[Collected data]
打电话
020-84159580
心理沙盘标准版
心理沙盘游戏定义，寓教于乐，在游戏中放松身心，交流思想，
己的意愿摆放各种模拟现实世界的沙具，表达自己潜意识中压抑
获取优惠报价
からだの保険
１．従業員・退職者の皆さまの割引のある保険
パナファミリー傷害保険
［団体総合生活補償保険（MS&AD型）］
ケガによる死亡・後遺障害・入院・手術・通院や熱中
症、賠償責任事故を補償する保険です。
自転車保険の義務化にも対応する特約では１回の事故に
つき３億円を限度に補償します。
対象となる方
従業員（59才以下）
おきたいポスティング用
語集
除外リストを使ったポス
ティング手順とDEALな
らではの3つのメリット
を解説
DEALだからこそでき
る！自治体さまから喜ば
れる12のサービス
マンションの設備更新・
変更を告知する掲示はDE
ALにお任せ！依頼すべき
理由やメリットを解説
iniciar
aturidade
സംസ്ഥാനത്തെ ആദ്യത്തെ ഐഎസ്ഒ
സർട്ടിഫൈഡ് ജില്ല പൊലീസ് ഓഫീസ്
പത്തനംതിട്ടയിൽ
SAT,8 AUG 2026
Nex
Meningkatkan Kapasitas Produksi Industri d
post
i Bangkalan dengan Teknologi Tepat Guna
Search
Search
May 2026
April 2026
--
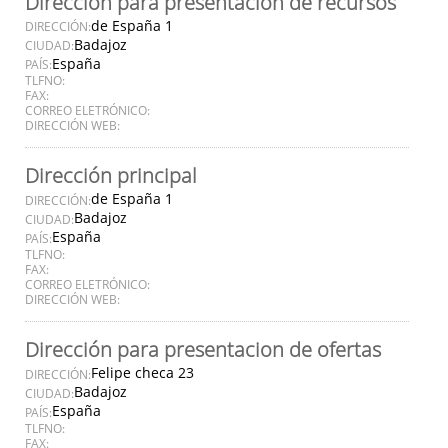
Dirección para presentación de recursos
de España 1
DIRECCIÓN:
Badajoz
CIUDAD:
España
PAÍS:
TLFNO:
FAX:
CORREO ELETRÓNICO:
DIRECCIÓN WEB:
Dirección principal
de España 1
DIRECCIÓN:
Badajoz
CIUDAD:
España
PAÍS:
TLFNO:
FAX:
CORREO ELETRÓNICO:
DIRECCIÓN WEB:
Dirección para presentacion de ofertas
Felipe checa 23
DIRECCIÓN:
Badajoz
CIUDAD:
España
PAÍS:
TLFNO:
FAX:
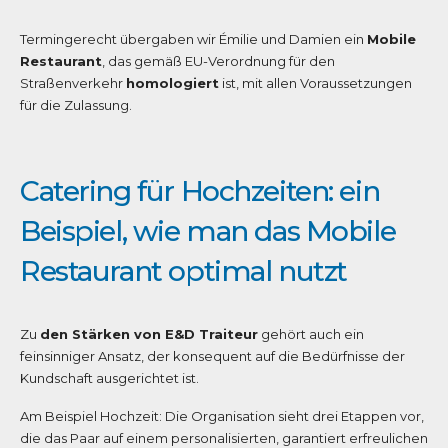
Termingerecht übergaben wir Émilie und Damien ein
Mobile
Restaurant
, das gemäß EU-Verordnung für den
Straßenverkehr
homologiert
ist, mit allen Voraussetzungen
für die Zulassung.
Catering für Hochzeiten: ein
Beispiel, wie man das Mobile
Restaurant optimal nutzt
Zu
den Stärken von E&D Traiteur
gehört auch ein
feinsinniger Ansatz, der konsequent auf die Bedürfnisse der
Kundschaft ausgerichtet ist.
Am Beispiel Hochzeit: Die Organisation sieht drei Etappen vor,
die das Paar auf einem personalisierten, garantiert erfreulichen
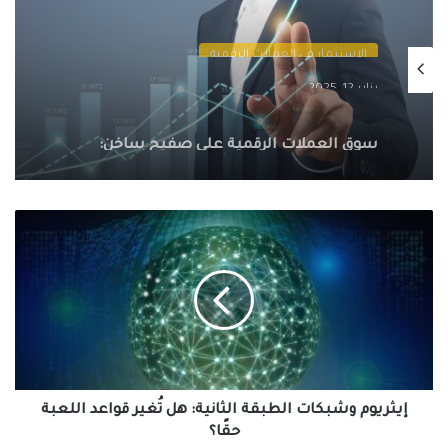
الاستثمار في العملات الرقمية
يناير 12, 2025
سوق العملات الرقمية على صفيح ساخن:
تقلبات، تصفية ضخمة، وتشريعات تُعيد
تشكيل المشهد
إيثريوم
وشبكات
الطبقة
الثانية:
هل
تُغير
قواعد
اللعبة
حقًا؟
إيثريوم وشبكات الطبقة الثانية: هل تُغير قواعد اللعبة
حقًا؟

# THE PROBLEM
Only lines containing the word "الطبقة" should appear in the answer, and every such line from the records above must be there.

# WRITTEN SOLUTION
الطبقة
إيثريوم وشبكات الطبقة الثانية: هل تُغير قواعد اللعبة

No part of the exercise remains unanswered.